Off Limits was taken over Saturday night by punks, pomade and pompadours as locally manufactured Madcats Pomade and Devil Kat Rock Productions celebrated their one-year anniversary of bringing rockabilly music to Chico.
Local heroes The Shankers and their sick and twisted whiskey shenanigans were again a delight, with solid minimalist '50s rock 'n' roll of Carl Perkins and Ritchie Valens but with the exuberance and maniacal behavior of Screamin' Jay Hawkins.
The band is more suited for steamy living room shows than stages.
"This song's about Charles Bronson … looking for love," guitarist Johnny Shanker hooted, wrapped up in a cape and Buddy Holly-esque glasses.
He wails into the mic, and the reverb sustains the crooner's notes. Bassist Kerra Shanker broke her low-E string midsong and Hulked-out while ripping it up over her head before finishing the song. The band gave a strong performance despite playing with an emergency fill-in drummer who didn't seem to beat the skins with the vigor he probably ought to have.
Ukiah horror punk band Sick Shooter was the fly in the ointment. Everything was a disaster.

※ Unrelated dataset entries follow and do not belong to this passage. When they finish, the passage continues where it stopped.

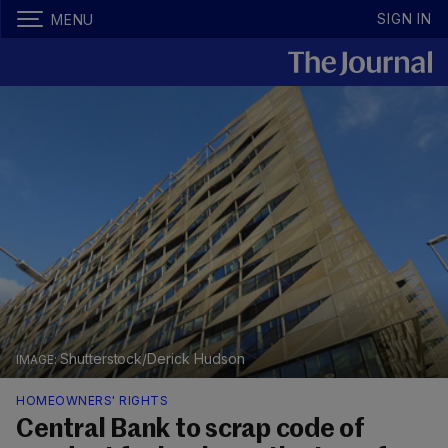
SIGN IN
MENU
Shutterstock/Derick Hudson
HOMEOWNERS' RIGHTS
Central Bank to scrap code of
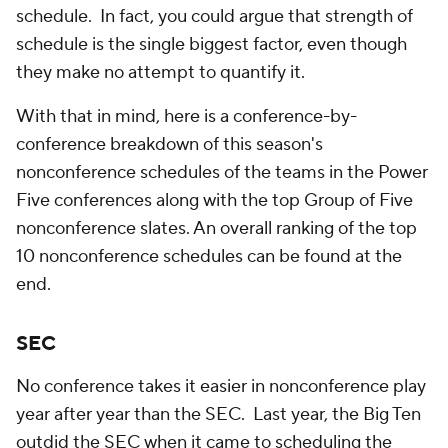
schedule. In fact, you could argue that strength of
schedule is the single biggest factor, even though
they make no attempt to quantify it.
With that in mind, here is a conference-by-
conference breakdown of this season's
nonconference schedules of the teams in the Power
Five conferences along with the top Group of Five
nonconference slates. An overall ranking of the top
10 nonconference schedules can be found at the
end.
SEC
No conference takes it easier in nonconference play
year after year than the SEC. Last year, the Big Ten
outdid the SEC when it came to scheduling the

This includes the stand-up bassist's tone, which sounded like a child running around banging a wooden spatula on a 5-gallon bucket, and the coordinated black-on-black, perfectly pressed punk band T-shirts and the obvious rip-offs of the Misfits, Nekromantix and the Horrorpops.
These 18-year-olds are a work in progress, but it helps that they're drinking the same Ukiah water that spawned such notables as AFI, Tiger Army and Loose Change. Let's just hope they spend more time with their instruments and not their mirror.
It's hard to believe that Moonshine's sweet rockabilly is from Oroville circa 2006. The fun-spirited group is a nice look at what appears to be a hard-working band making good. The band even has a rough side, covering Johnny Cash's "Folsom Prison Blues."
After the crowd thinned considerably, the Moonlight Cruisers and their boozy bar attitude was too much. Acting as if they're the best, the Cruisers' muscular front man spent more time growling and howling than producing real singing. The facial sneers and expressions signaled the doom of this band, which has real potential. If the band could put the meathead mentality away and focus more on its traditional Mexican influences, it would sound more like a sexy Los Lobos and less like a bunch of phonies.
Devil Kat Katie continues to hold down the fort for rock 'n' roll in Chico with another solid show, even if one band was less than stellar and the crowd forgot their dancing shoes at home. Off Limits is undoubtedly going to feel different now that Mary Messina recently defected. It's hard to say who is going to pick up the slack that Mary and Katie have been holding for so long. Chico can only hope this doesn't signal the end of what has become a cornerstone of the rock 'n' roll scene.